*** INFORMATION PROVIDED

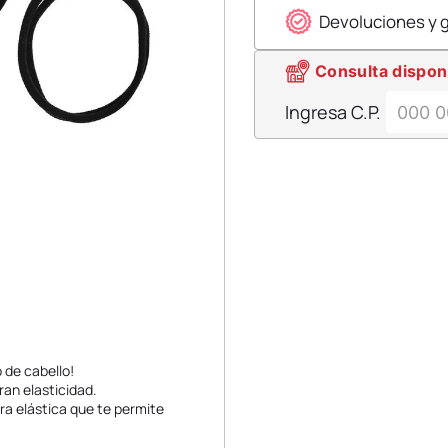
Devoluciones y 
Consulta dispon
Ingresa C.P.
o de cabello!
ran elasticidad.
ra elástica que te permite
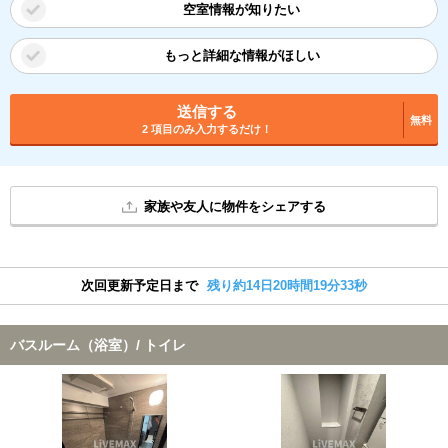
空室情報が知りたい
もっと詳細な情報がほしい
送信する
無料
2 項目のみ入力するだけ！
家族や友人に物件をシェアする
次回更新予定日まで
残り約14日20時間19分32秒
バスルーム（浴室）/ トイレ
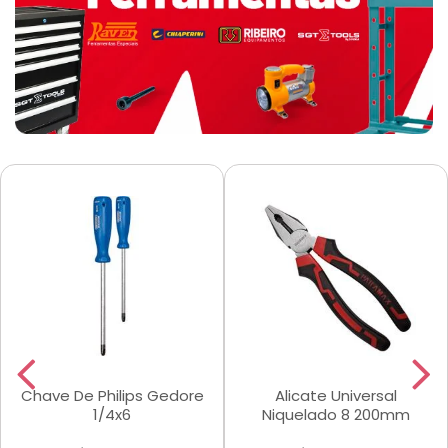
Chave De Philips Gedore
Alicate Universal
1/4x6
Niquelado 8 200mm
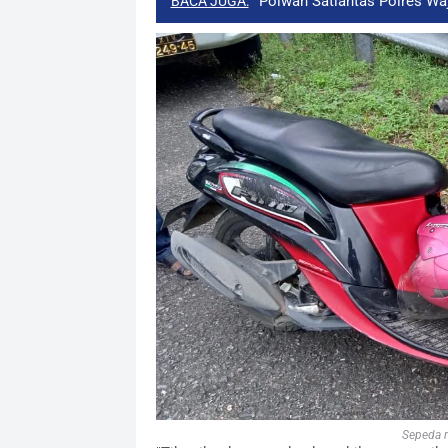
Polwan Satlantas Polres Wa
BACA JUGA:
Sepeda m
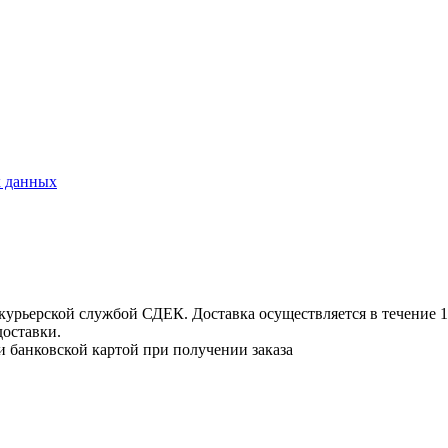
х данных
урьерской службой СДЕК. Доставка осуществляется в течение 1-3
доставки.
и банковской картой при получении заказа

******

WORK TASK ▸ Leave out the pictures and repeat exactly the lines from the one containing "Ingresa C.P." through the last line of the entries.

WRITTEN ANSWER ▸
Ingresa C.P.
o de cabello!
ran elasticidad.
ra elástica que te permite
空室情報が知りたい
もっと詳細な情報がほしい
送信する
無料
2 項目のみ入力するだけ！
家族や友人に物件をシェアする
次回更新予定日まで
残り約14日20時間19分32秒
バスルーム（浴室）/ トイレ
Chave De Philips Gedore
Alicate Universal
1/4x6
Niquelado 8 200mm
Polwan Satlantas Polres Wa
BACA JUGA:
Sepeda m
х данных
урьерской службой СДЕК. Доставка осуществляется в течение 1-3
доставки.
и банковской картой при получении заказа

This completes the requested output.